Wednesday, November 18, 2009

Australia's ASIC To Boost Securitization Market Disclosure

Posted in the Wall Street Journal:

Australia's securities regulator is in the process of designing a range of disclosure and transparency rules to inject confidence into the domestic securitization market and ensure regulatory oversight moves in step with global peers, an official said Wednesday.

The measures are part of a concerted global push to restore faith in securitization markets and reduce the kind of exposures which brought the global financial system to a shuddering halt in 2007 as investors fled structured products.

Regulators in Australia are following the lead of recommendations from the G-20 group of nations and the International Organization of Securities Commissions.

In particular, the Australian Securities and Investments Commission is consulting with other domestic regulatory and industry groups, such as the Treasury, on introducing firmer rules on disclosure, investor suitability, international coordination and harmonization.
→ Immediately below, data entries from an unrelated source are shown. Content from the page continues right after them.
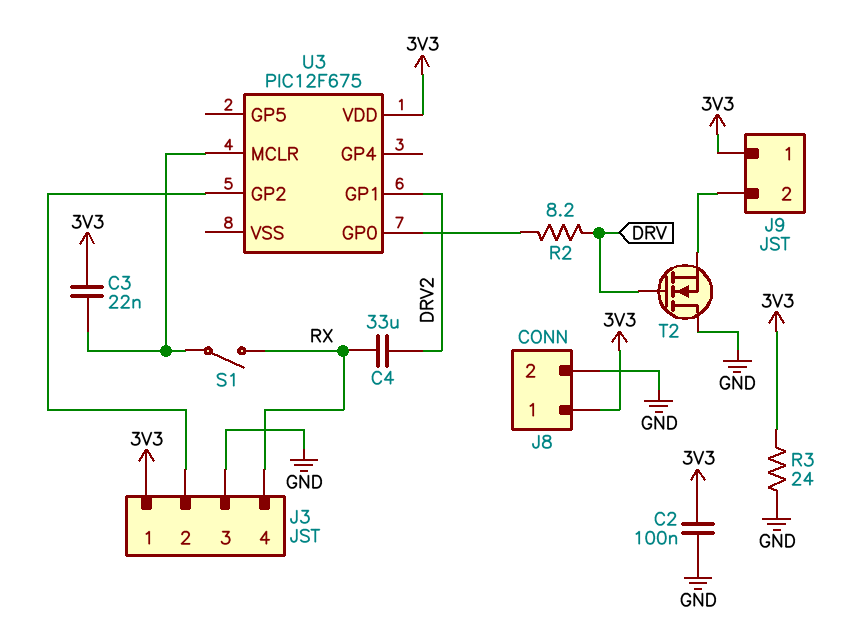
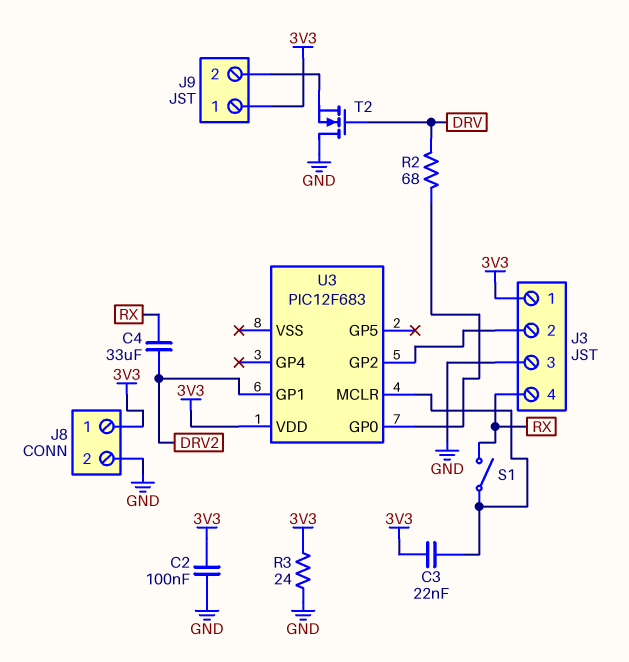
R2: 8.2 (DRV, U3/GP0) -> 68 (DRV, U3/GP0)
U3: PIC12F675 -> PIC12F683

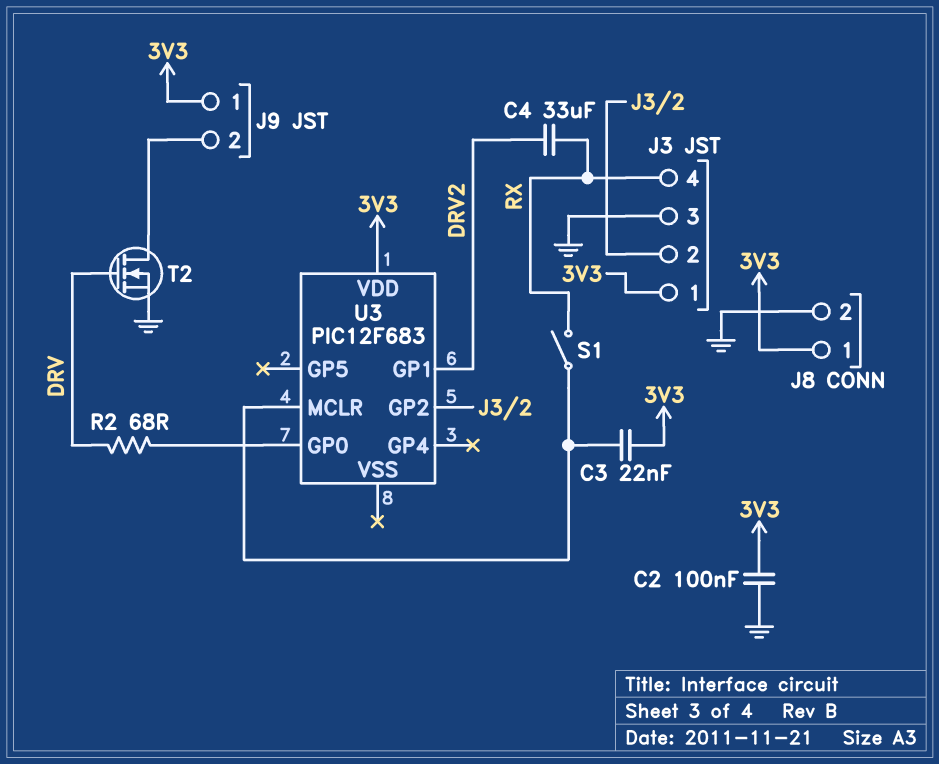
R3: 24 (3V3, GND) -> none
T2: NMOS (G DRV, D GND, S J9/2) -> NMOS (G DRV, D J9/2, S GND)

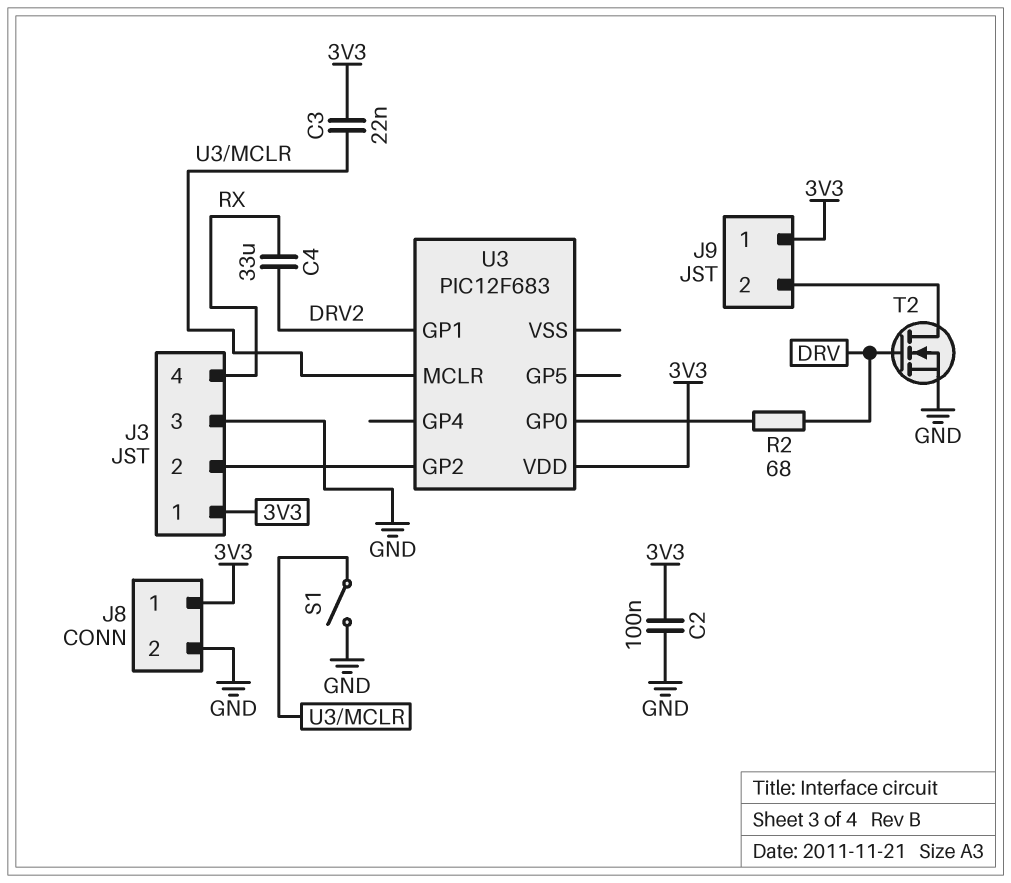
S1: switch (RX, U3/MCLR) -> switch (GND, U3/MCLR)

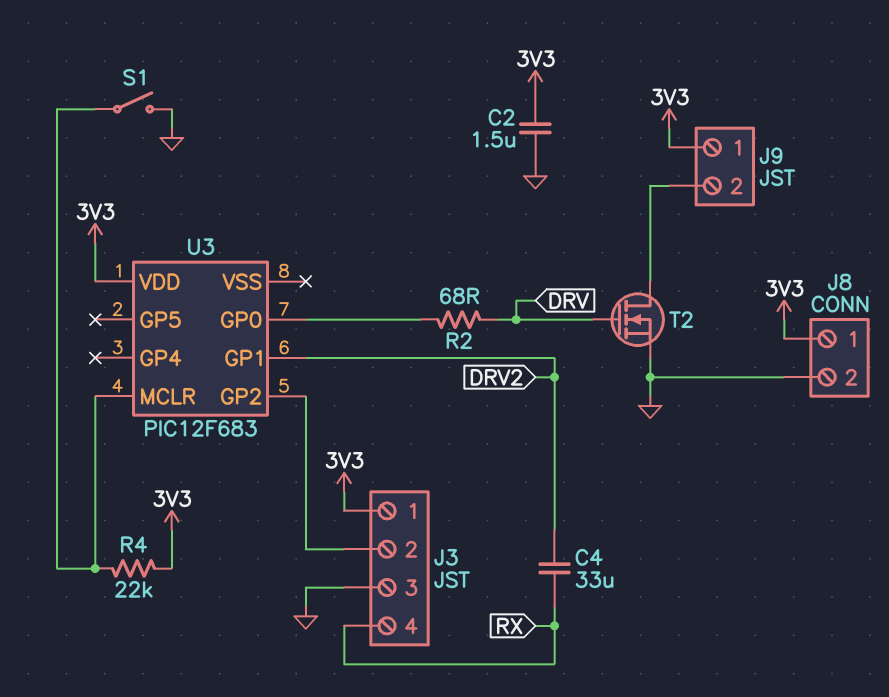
C2: 100nF (3V3, GND) -> 1.5uF (3V3, GND)
C3: 22nF (3V3, U3/MCLR) -> none
R4: none -> 22k (3V3, U3/MCLR)

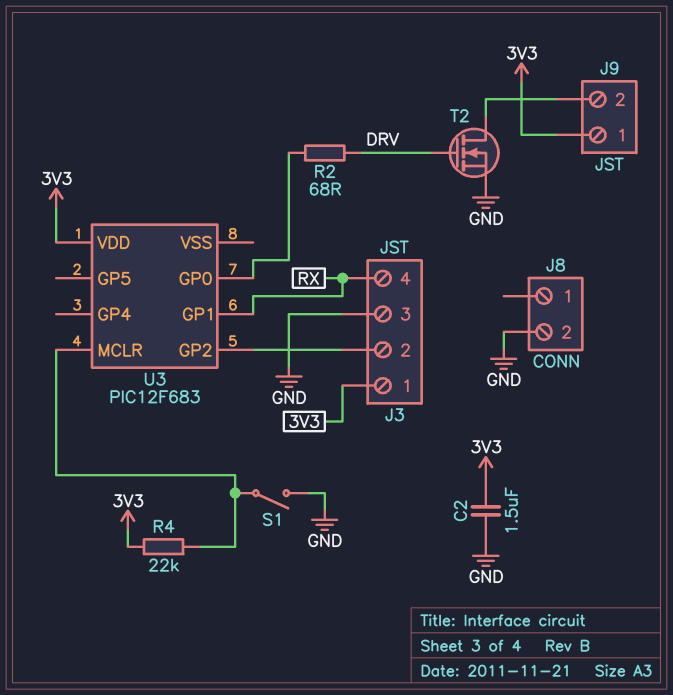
C4: 33uF (DRV2, RX) -> none
J8 pin 1: 3V3 -> none
U3 pin GP1: DRV2 -> RX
"This we believe is fundamental for investors to be able to understand and properly manage the risks of structured finance products and securitized products," ASIC Commissioner Greg Medcraft said in a speech.

Selling the core differences between the quality of Australia's asset backed mortgage market and offshore markets are also key, though cross border rules will need to be in sync, Medcraft said.

"The securitization market is a global market and Australia's regulatory framework needs to be consistent with the U.S. and the EU," he said.

On the principles issued by IOSC, ASIC will look to implement a range of measures to boost transparency and will factor in economic and regulatory features of the domestic market

"ASIC is in dialogue with the Australian Securitization Forum and is waiting for a release of best practice guidelines before concluding what steps we consider necessary to enhance disclosure and transparency in the Australian market," Medcraft added.

Investor suitability for structured products is also high on the agenda.

"The main area of concern is where an investor is classed as wholesale but has the skills set and sophistication more akin to a retail investor," Medcraft said.

The regulator is also examining post trade transparency in the corporate bond market as a whole.